Numbers are obviously important but is quantity threatening to overrule quality? There has been controversy here, with some arguing that filming for a cinema audience is not the point of theatre.
One of the reasons NT Live has been so popular over the last decade is because it combats the elitist nature of theatre. The cinema, especially a local and familiar one, can be more inviting to audiences than the often-stressful situations we find ourselves in at the theatre. At the cinema there’s no sense of being in the ‘cheap seats’, with the whole audience on a level playing field and you’re able to munch popcorn without getting death stares (but not too loudly). As for ticket prices, NT Live isn’t exactly cheap, but it is certainly cheaper than a non-restricted view ticket at the theatre itself.
Back in 2014, Playwright, Sir Alan Ayckbourn argued that theatregoers “will have a second-hand experience” if they were to watch theatre through a camera. If the art form is not at all designed for the medium through which you are witnessing it, what are you paying for? You are watching theatre, not experiencing it – there is a difference and once directors start taking camera angles into account during rehearsals, everyone suffers. We should still direct shows for the stage, with the most important audience still being the one in the room with you. This, however, should not prevent others from benefitting from the work that has gone into the production. In the end, the purpose is to bring people together, and something like NT Live is doing that. This alone makes the whole enterprise a success.
"We should still direct shows for the stage, with the most important audience still being the one in the room with you."

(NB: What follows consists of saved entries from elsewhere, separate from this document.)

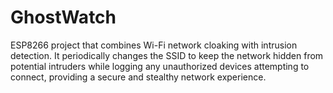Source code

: # GhostWatch
ESP8266 project that combines Wi-Fi network cloaking with intrusion detection. It periodically changes the SSID to keep the network hidden from potential intruders while logging any unauthorized devices attempting to connect, providing a secure and stealthy network experience.
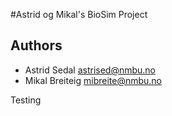 #Astrid og Mikal's BioSim Project

## Authors

- Astrid Sedal <astrised@nmbu.no>
- Mikal Breiteig <mibreite@nmbu.no>

Testing 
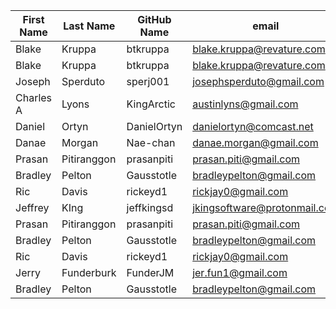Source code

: | First Name    | Last Name     | GitHub Name  | email                     |
| ------------- | ------------- | -----        | ----                      |
| Blake         | Kruppa        | btkruppa     | blake.kruppa@revature.com |
| Blake         | Kruppa        | btkruppa     | blake.kruppa@revature.com |
| Joseph        | Sperduto      | sperj001     | josephsperduto@gmail.com  |
| Charles A     | Lyons         | KingArctic   | austinlyns@gmail.com      |
| Daniel        | Ortyn         | DanielOrtyn  | danielortyn@comcast.net   |
| Danae         | Morgan        | Nae-chan     | danae.morgan@gmail.com    |
| Prasan        | Pitiranggon   | prasanpiti   | prasan.piti@gmail.com     |
| Bradley       | Pelton        | Gausstotle   | bradleypelton@gmail.com   |
| Ric           | Davis         | rickeyd1     | rickjay0@gmail.com        |
| Jeffrey       | KIng          | jeffkingsd   | jkingsoftware@protonmail.com |
| Prasan        | Pitiranggon   | prasanpiti   | prasan.piti@gmail.com     |
| Bradley         | Pelton        | Gausstotle     | bradleypelton@gmail.com   |
| Ric           | Davis         | rickeyd1     | rickjay0@gmail.com        |
| Jerry         | Funderburk    | FunderJM     | jer.fun1@gmail.com        |
| Bradley         | Pelton        | Gausstotle     | bradleypelton@gmail.com   |
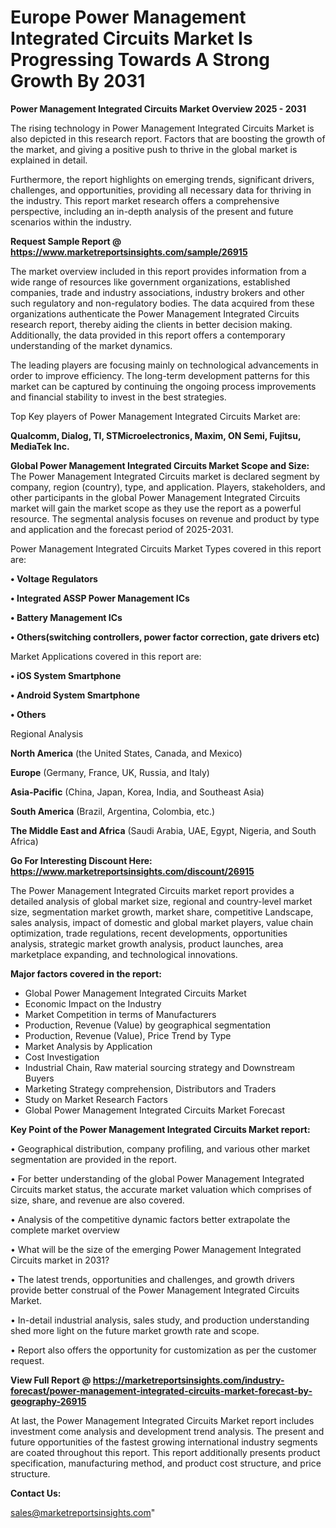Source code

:  # Europe Power Management Integrated Circuits Market Is Progressing Towards A Strong Growth By 2031

<Strong> Power Management Integrated Circuits Market Overview 2025 - 2031</strong>

The rising technology in Power Management Integrated Circuits Market is also depicted in this research report. Factors that are boosting the growth of the market, and giving a positive push to thrive in the global market is explained in detail.

Furthermore, the report highlights on emerging trends, significant drivers, challenges, and opportunities, providing all necessary data for thriving in the industry. This report market research offers a comprehensive perspective, including an in-depth analysis of the present and future scenarios within the industry.

<strong>Request Sample Report @ <a href=https://www.marketreportsinsights.com/sample/26915>https://www.marketreportsinsights.com/sample/26915</a></strong>

The market overview included in this report provides information from a wide range of resources like government organizations, established companies, trade and industry associations, industry brokers and other such regulatory and non-regulatory bodies. The data acquired from these organizations authenticate the Power Management Integrated Circuits research report, thereby aiding the clients in better decision making. Additionally, the data provided in this report offers a contemporary understanding of the market dynamics.

The leading players are focusing mainly on technological advancements in order to improve efficiency. The long-term development patterns for this market can be captured by continuing the ongoing process improvements and financial stability to invest in the best strategies.

Top Key players of Power Management Integrated Circuits Market are:

<strong>Qualcomm, Dialog, TI, STMicroelectronics, Maxim, ON Semi, Fujitsu, MediaTek Inc.</strong>

<strong><b>Global Power Management Integrated Circuits Market Scope and Size:</b></strong>
The Power Management Integrated Circuits market is declared segment by company, region (country), type, and application. Players, stakeholders, and other participants in the global Power Management Integrated Circuits market will gain the market scope as they use the report as a powerful resource. The segmental analysis focuses on revenue and product by type and application and the forecast period of 2025-2031.

Power Management Integrated Circuits Market Types covered in this report are:

<strong>• Voltage Regulators

• Integrated ASSP Power Management ICs

• Battery Management ICs

• Others(switching controllers, power factor correction, gate drivers etc)</strong>

Market Applications covered in this report are:

<strong>• iOS System Smartphone

• Android System Smartphone

• Others</strong> 

Regional Analysis

<strong>North America</strong> (the United States, Canada, and Mexico)

<strong>Europe</strong> (Germany, France, UK, Russia, and Italy)

<strong>Asia-Pacific</strong> (China, Japan, Korea, India, and Southeast Asia)

<strong>South America</strong> (Brazil, Argentina, Colombia, etc.)

<strong>The Middle East and Africa</strong> (Saudi Arabia, UAE, Egypt, Nigeria, and South Africa)

<strong>Go For Interesting Discount Here: <a href=https://www.marketreportsinsights.com/discount/26915>https://www.marketreportsinsights.com/discount/26915</a></strong>

The Power Management Integrated Circuits market report provides a detailed analysis of global market size, regional and country-level market size, segmentation market growth, market share, competitive Landscape, sales analysis, impact of domestic and global market players, value chain optimization, trade regulations, recent developments, opportunities analysis, strategic market growth analysis, product launches, area marketplace expanding, and technological innovations.

<strong><b>Major factors covered in the report:</b></strong>
<ul>
  <li>Global Power Management Integrated Circuits Market </li>
  <li>Economic Impact on the Industry</li>
  <li>Market Competition in terms of Manufacturers</li>
  <li>Production, Revenue (Value) by geographical segmentation</li>
  <li>Production, Revenue (Value), Price Trend by Type</li>
  <li>Market Analysis by Application</li>
  <li>Cost Investigation</li>
  <li>Industrial Chain, Raw material sourcing strategy and Downstream Buyers</li>
  <li>Marketing Strategy comprehension, Distributors and Traders</li>
  <li>Study on Market Research Factors</li>
  <li>Global Power Management Integrated Circuits Market Forecast</li>
</ul>

<strong><b>Key Point of the Power Management Integrated Circuits Market report:</b></strong>

• Geographical distribution, company profiling, and various other market segmentation are provided in the report.

• For better understanding of the global Power Management Integrated Circuits market status, the accurate market valuation which comprises of size, share, and revenue are also covered.

• Analysis of the competitive dynamic factors better extrapolate the complete market overview

• What will be the size of the emerging Power Management Integrated Circuits market in 2031?

• The latest trends, opportunities and challenges, and growth drivers provide better construal of the Power Management Integrated Circuits Market.

• In-detail industrial analysis, sales study, and production understanding shed more light on the future market growth rate and scope.

• Report also offers the opportunity for customization as per the customer request.

<strong><b>View Full Report @ <a href=https://marketreportsinsights.com/industry-forecast/power-management-integrated-circuits-market-forecast-by-geography-26915>https://marketreportsinsights.com/industry-forecast/power-management-integrated-circuits-market-forecast-by-geography-26915</a></b></strong>


At last, the Power Management Integrated Circuits Market report includes investment come analysis and development trend analysis. The present and future opportunities of the fastest growing international industry segments are coated throughout this report. This report additionally presents product specification, manufacturing method, and product cost structure, and price structure.

<strong>Contact Us:</strong>

sales@marketreportsinsights.com"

Another factor to consider is the filming. If we want to present cinema audiences with the best possible version of the show, the filming can hardly be a subtle undertaking. It cannot simply be a matter of just recording the show, it must be conducted professionally, with reviewed camera angles, and the film crew should have seen the production beforehand (otherwise the camera might be as shocked as you are that the action is suddenly stage right). A process on this scale is off-putting for actors and audiences alike, distracting from the atmosphere of intimacy so unique to the theatre. One of my favourite parts of a show is choosing what or whom to watch. With my stage manager‘s hat on, I often appreciate the props, quick changes or little nuisances on the set that my companions miss. This is not as easy with NT Live as the camera makes the choice, usually focusing on the main action.

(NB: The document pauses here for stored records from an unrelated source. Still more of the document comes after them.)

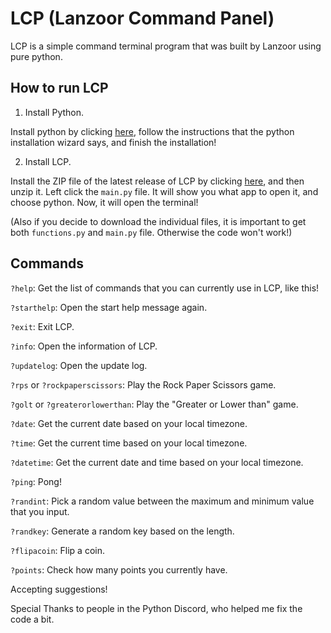 # LCP (Lanzoor Command Panel)

LCP is a simple command terminal program that was built by Lanzoor using pure python.

## How to run LCP

1. Install Python.

Install python by clicking [here](https://python.org/downloads), follow the instructions that the python installation wizard says, and finish the installation!

2. Install LCP.

Install the ZIP file of the latest release of LCP by clicking [here](https://github.com/Lanzoor/Lanzoor-Command-Panel/releases/tag/LCPUpdatesBeta1.1.4), and then unzip it.
Left click the `main.py` file. It will show you what app to open it, and choose python.
Now, it will open the terminal!

(Also if you decide to download the individual files, it is important to get both `functions.py` and `main.py` file. Otherwise the code won't work!)

## Commands

`?help`: Get the list of commands that you can currently use in LCP, like this!

`?starthelp`: Open the start help message again.

`?exit`: Exit LCP.

`?info`: Open the information of LCP.

`?updatelog`: Open the update log.

`?rps` or `?rockpaperscissors`: Play the Rock Paper Scissors game.

`?golt` or `?greaterorlowerthan`: Play the "Greater or Lower than" game.

`?date`: Get the current date based on your local timezone.

`?time`: Get the current time based on your local timezone.

`?datetime`: Get the current date and time based on your local timezone.

`?ping`: Pong!

`?randint`: Pick a random value between the maximum and minimum value that you input.

`?randkey`: Generate a random key based on the length.

`?flipacoin`: Flip a coin.

`?points`: Check how many points you currently have.

Accepting suggestions!

Special Thanks to people in the Python Discord, who helped me fix the code a bit.
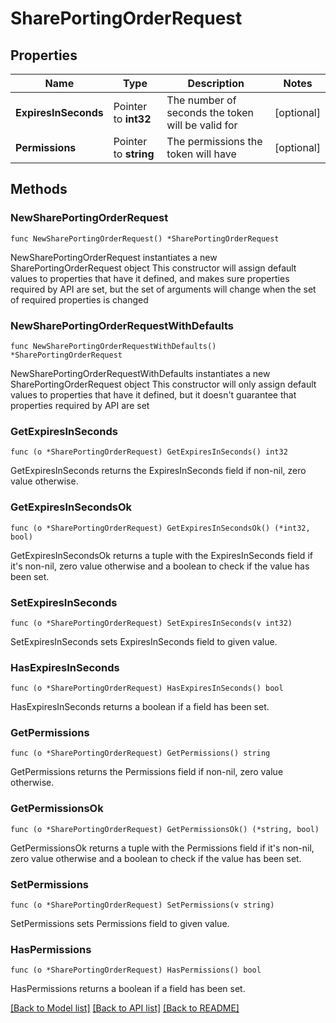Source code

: # SharePortingOrderRequest

## Properties

Name | Type | Description | Notes
------------ | ------------- | ------------- | -------------
**ExpiresInSeconds** | Pointer to **int32** | The number of seconds the token will be valid for | [optional] 
**Permissions** | Pointer to **string** | The permissions the token will have | [optional] 

## Methods

### NewSharePortingOrderRequest

`func NewSharePortingOrderRequest() *SharePortingOrderRequest`

NewSharePortingOrderRequest instantiates a new SharePortingOrderRequest object
This constructor will assign default values to properties that have it defined,
and makes sure properties required by API are set, but the set of arguments
will change when the set of required properties is changed

### NewSharePortingOrderRequestWithDefaults

`func NewSharePortingOrderRequestWithDefaults() *SharePortingOrderRequest`

NewSharePortingOrderRequestWithDefaults instantiates a new SharePortingOrderRequest object
This constructor will only assign default values to properties that have it defined,
but it doesn't guarantee that properties required by API are set

### GetExpiresInSeconds

`func (o *SharePortingOrderRequest) GetExpiresInSeconds() int32`

GetExpiresInSeconds returns the ExpiresInSeconds field if non-nil, zero value otherwise.

### GetExpiresInSecondsOk

`func (o *SharePortingOrderRequest) GetExpiresInSecondsOk() (*int32, bool)`

GetExpiresInSecondsOk returns a tuple with the ExpiresInSeconds field if it's non-nil, zero value otherwise
and a boolean to check if the value has been set.

### SetExpiresInSeconds

`func (o *SharePortingOrderRequest) SetExpiresInSeconds(v int32)`

SetExpiresInSeconds sets ExpiresInSeconds field to given value.

### HasExpiresInSeconds

`func (o *SharePortingOrderRequest) HasExpiresInSeconds() bool`

HasExpiresInSeconds returns a boolean if a field has been set.

### GetPermissions

`func (o *SharePortingOrderRequest) GetPermissions() string`

GetPermissions returns the Permissions field if non-nil, zero value otherwise.

### GetPermissionsOk

`func (o *SharePortingOrderRequest) GetPermissionsOk() (*string, bool)`

GetPermissionsOk returns a tuple with the Permissions field if it's non-nil, zero value otherwise
and a boolean to check if the value has been set.

### SetPermissions

`func (o *SharePortingOrderRequest) SetPermissions(v string)`

SetPermissions sets Permissions field to given value.

### HasPermissions

`func (o *SharePortingOrderRequest) HasPermissions() bool`

HasPermissions returns a boolean if a field has been set.


[[Back to Model list]](../README.md#documentation-for-models) [[Back to API list]](../README.md#documentation-for-api-endpoints) [[Back to README]](../README.md)



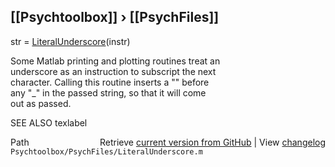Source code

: ## [[Psychtoolbox]] &#8250; [[PsychFiles]]

str =  [LiteralUnderscore](LiteralUnderscore)(instr)  
  
Some Matlab printing and plotting routines treat an  
underscore as an instruction to subscript the next  
character.  Calling this routine inserts a "\" before  
any "\_" in the passed string, so that it will come  
out as passed.  
  
SEE ALSO texlabel  




<div class="code_header" style="text-align:right;">
  <span style="float:left;">Path&nbsp;&nbsp;</span> <span class="counter">Retrieve <a href=
  "https://raw.github.com/Psychtoolbox-3/Psychtoolbox-3/beta/Psychtoolbox/PsychFiles/LiteralUnderscore.m">current version from GitHub</a> | View <a href=
  "https://github.com/Psychtoolbox-3/Psychtoolbox-3/commits/beta/Psychtoolbox/PsychFiles/LiteralUnderscore.m">changelog</a></span>
</div>
<div class="code">
  <code>Psychtoolbox/PsychFiles/LiteralUnderscore.m</code>
</div>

Whether it is a case of filmed theatre productions appealing to us or not, I think it is hard to argue that we should forever restrict theatre to a straight live experience – that’s not progress and ideally it needs to adapt to an era where streaming services still reign supreme. If the spheres of filmed and live performance weren’t already going head to head, now they certainly are contending for our lockdown screen time. I am by no means suggesting that theatre should become just like any other TV series, as there is still something singular about a stage, actors and limited special effects, but some sort of change is necessary. Given the current climate it seems as though the shift we’re living through will happen more quickly than anyone predicted. There should be some element of occasion to a theatrical experience, but still being able to have access to some of the best productions of the recent past during these dark times has been terrific. It has certainly kept me from slipping into lockdown insanity.

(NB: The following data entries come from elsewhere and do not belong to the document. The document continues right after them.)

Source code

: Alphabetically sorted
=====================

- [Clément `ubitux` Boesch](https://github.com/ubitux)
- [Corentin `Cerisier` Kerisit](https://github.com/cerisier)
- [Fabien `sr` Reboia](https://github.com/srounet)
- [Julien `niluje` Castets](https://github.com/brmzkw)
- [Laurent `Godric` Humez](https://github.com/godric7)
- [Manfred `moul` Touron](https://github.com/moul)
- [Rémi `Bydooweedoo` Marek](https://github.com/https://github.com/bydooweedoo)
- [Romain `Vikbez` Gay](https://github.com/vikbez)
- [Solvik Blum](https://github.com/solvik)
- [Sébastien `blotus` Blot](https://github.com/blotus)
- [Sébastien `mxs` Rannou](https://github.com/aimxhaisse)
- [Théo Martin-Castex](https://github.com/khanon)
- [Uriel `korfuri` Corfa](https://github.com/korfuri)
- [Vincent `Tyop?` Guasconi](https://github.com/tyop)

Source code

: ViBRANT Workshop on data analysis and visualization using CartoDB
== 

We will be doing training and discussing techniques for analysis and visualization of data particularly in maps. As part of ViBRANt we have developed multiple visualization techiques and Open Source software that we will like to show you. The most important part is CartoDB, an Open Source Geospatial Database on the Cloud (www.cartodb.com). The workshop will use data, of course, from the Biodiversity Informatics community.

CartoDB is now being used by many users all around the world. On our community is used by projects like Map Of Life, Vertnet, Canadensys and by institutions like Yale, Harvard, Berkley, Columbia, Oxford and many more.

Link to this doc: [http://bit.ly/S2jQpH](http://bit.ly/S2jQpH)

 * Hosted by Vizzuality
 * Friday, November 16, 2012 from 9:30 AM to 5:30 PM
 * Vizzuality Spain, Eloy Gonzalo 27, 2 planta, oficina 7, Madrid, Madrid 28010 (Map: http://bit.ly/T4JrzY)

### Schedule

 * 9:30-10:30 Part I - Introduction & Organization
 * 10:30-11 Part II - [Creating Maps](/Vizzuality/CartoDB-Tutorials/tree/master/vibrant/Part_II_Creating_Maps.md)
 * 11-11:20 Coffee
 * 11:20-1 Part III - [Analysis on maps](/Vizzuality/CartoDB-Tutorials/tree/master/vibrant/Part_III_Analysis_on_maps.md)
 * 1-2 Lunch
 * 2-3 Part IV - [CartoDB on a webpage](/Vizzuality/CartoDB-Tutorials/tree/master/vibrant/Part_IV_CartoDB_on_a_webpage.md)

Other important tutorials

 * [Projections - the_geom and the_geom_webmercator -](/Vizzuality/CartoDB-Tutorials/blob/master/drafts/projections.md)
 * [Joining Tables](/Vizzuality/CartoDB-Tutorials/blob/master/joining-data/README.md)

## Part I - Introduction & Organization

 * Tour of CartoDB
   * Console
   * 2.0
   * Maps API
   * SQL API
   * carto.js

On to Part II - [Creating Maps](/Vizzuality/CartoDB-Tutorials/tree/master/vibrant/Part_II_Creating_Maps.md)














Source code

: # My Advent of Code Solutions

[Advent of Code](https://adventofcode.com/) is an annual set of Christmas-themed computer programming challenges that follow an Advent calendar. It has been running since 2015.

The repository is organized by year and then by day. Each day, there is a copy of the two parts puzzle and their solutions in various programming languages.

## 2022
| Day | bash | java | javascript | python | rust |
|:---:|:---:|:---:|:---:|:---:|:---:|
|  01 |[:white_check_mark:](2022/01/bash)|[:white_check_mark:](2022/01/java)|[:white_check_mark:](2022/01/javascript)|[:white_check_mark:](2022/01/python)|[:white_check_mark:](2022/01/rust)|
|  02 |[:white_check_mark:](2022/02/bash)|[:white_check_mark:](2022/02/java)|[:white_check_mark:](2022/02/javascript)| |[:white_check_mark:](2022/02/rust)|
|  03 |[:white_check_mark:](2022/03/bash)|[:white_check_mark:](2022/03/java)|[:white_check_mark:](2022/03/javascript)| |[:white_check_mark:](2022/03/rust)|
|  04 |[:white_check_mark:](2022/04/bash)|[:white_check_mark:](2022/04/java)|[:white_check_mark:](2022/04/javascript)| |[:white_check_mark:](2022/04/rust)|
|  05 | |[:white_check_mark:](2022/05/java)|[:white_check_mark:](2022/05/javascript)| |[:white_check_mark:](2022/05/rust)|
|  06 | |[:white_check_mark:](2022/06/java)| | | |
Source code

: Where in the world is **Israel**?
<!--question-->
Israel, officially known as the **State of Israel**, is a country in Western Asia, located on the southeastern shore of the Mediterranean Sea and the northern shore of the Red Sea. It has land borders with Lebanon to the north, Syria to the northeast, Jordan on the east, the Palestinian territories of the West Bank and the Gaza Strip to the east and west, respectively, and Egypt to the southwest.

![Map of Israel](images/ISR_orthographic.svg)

I think David Sabel (Head of Digital, National Theatre when NT Live first started) summed this up nicely when he said “We’ve always seen NT Live as a complement to the live experience, not a replacement”. Nothing will ever replace the feeling of being packed into a crowded room of strangers to witness the beauty of theatre together, though who knows when we will feel that again. In the meantime, we are still able to get our daily dose of theatre with so many wonderful productions now available online and not just courtesy of the National.